Department of Emergency, First Affiliated Hospital of Jinan University, West Huangpu Avenue 613, Tianhe District, Guangzhou, Guangdong Province 510630, China.
Department of Emergency, First Affiliated Hospital of Jinan University, West Huangpu Avenue 613, Tianhe District, Guangzhou, Guangdong Province 510630, China.
Int J Cardiol. 2024 Jul 15;407:131973. doi: 10.1016/j.ijcard.2024.131973. Epub 2024 Mar 18.
This study purposed to design and establish a nomogram to predict the risk of having heart failure with preserved ejection fraction.
The clinical data of 1031 patients diagnosed with heart failure (HF) in the First Affiliated Hospital of Jinan University from January 2018 to December 2022 were retrospectively analyzed, among which 618 patients were diagnosed with heart failure with preserved ejection fraction (HFpEF). Patients were randomly divided into a training set (70%, n = 722) and a validation set (30%, n = 309). The prediction model of HFpEF was established by using clinical characteristic data parameters, and the risk of having HFpEF was predicted by using a nomogram. Single-factor analysis was used to select independent risk factors (P < 0.05), and then binary logistic regression was used to screen predictive variables (P < 0.05). The discrimination ability of the model was evaluated by the ROC curve and calculating the area under the curve (AUC). In addition, the predictive ability of the established nomogram was evaluated using calibration curves and the Hosmer-Lemeshow goodness of fit test (HL test), and the clinical net benefit was evaluated using decision curve analysis (DCA).
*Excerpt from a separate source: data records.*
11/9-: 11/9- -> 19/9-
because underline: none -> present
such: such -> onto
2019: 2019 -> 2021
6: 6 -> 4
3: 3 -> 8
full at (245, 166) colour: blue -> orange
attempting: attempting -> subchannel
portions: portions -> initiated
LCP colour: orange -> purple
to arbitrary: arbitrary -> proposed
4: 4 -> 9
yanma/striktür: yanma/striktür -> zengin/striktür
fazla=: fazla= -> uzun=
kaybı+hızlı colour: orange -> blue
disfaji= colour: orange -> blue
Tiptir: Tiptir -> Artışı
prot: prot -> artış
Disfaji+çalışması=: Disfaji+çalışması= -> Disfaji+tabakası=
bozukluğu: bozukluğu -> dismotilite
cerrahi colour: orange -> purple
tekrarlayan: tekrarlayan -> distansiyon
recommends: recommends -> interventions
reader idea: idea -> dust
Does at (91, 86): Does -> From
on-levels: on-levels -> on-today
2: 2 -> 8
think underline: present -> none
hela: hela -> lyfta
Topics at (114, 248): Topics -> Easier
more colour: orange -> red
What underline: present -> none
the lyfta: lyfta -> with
The results of binary logistic regression analysis showed that age, gender, hypertension, coronary heart disease, glycosylated hemoglobin, serum creatinine, E/e' septal, relative wall thickness (RWT), left ventricular mass index (LVMI) and pulmonary hypertension (PH) were independent influencing factors for the risk of having HFpEF (P < 0.05). Based on the results of logistic regression analysis, a nomogram was established and calibration curves were made. The prediction model showed that the AUC of the training dataset was 0.876 (95%CI, 0.851-0.902), and 0.837 (95%CI, 0.791-0.883) in the validation set. According to the calibration curves and HL test, the nomogram shows good calibration, and DCA shows that our model is clinically useful.
A nomogram prediction model was constructed to predict the patient's risk of having HFpEF. This prediction model indicated that the combination of creatinine, E/e', RWT, LVMI and PH may be valuable in the diagnosis of HFpEF.
本研究旨在设计并建立一个预测射血分数保留的心力衰竭风险的列线图。
回顾性分析 2018 年 1 月至 2022 年 12 月在济南大学第一附属医院诊断为心力衰竭的 1031 例患者的临床资料,其中 618 例诊断为射血分数保留的心力衰竭(HFpEF)。患者被随机分为训练集(70%,n=722)和验证集(30%,n=309)。使用临床特征数据参数建立 HFpEF 的预测模型,并使用列线图预测 HFpEF 的风险。单因素分析用于选择独立的危险因素(P<0.05),然后使用二项逻辑回归筛选预测变量(P<0.05)。通过 ROC 曲线和计算曲线下面积(AUC)评估模型的区分能力。此外,使用校准曲线和 Hosmer-Lemeshow 拟合优度检验(HL 检验)评估建立的列线图的预测能力,并使用决策曲线分析(DCA)评估临床净效益。
二项逻辑回归分析结果表明,年龄、性别、高血压、冠心病、糖化血红蛋白、血肌酐、E/e'室间隔、相对壁厚度(RWT)、左心室质量指数(LVMI)和肺动脉高压(PH)是 HFpEF 风险的独立影响因素(P<0.05)。基于逻辑回归分析的结果,建立了一个列线图并制作了校准曲线。预测模型显示,训练数据集的 AUC 为 0.876(95%CI,0.851-0.902),验证集的 AUC 为 0.837(95%CI,0.791-0.883)。根据校准曲线和 HL 检验,列线图显示良好的校准,DCA 显示我们的模型具有临床意义。
构建了一个预测射血分数保留的心力衰竭患者风险的列线图预测模型。该预测模型表明,肌酐、E/e'、RWT、LVMI 和 PH 的组合可能对 HFpEF 的诊断有价值。